I'm getting close to finishing and glueing up a cradle for my new son, 2 weeks old now. (I was going to have it finished before he was born, but he came 4 weeks early!) I'm using some very affordable poplar as this is my first furniture project of this type. I've done decorative fences and decks for years and only basic shelving units for inside our closets previously.
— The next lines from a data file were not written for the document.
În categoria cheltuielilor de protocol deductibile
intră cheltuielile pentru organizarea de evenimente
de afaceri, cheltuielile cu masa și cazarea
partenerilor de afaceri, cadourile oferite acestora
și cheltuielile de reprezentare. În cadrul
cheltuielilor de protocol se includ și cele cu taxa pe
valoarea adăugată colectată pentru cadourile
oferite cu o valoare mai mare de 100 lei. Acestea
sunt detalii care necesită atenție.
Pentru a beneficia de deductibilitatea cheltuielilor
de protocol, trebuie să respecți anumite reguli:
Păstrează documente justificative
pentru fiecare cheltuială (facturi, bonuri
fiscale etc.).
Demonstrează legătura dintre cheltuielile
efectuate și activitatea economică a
So...I need some ideas for what kind of finish to put on it. My wife wants it to be pretty dark but without the red tint of cherry and some other stains. And I want some kind of protective coating via polyurethane or something suitable, but the wife doesn't want it to be too glossy looking. I also need to know how long to cure things before putting the little guy in it. 

Thanks in Advance,

Josh the Marine


----------



## Glenmore (Sep 10, 2004)

Josh how about a Walnut stain. And a poly satin finish dark but not to glossy. Leave it set for about a week the oder will subside. Oh and congrats to you and your wife on the new arrival.


----------



## mountain monkey (Aug 17, 2008)

That's what I was thinking really. I wonder how Minwax's polystain performs compared to applying the poly later. I grabbed a can of the walnut actually a couple of weeks ago with a mind to give it a try on some extra wood. (I'm tempted to say scrap, but I think I might get scolded from some members for even suggesting anything is scrap. I did read the "waste not want not post".

Josh the Marine


----------



## jerrymayfield (Sep 25, 2004)

The polyshades or whatever its called is one of the worst things ever put in a can. If it were me I would start with off the shelf shellac and one of the metallic dyes,such as Trans Tint in a color you like(special walnut,burnt umber,any of the browns) use some of the cut-offs of poplar and experiment. Shellac is one of the safest and fastest curing finishes available. I know you don't want your new-born exposed to any off-gassing as the finish cures. Most varnish takes about thirty days to cure.

Regards

Jerry


----------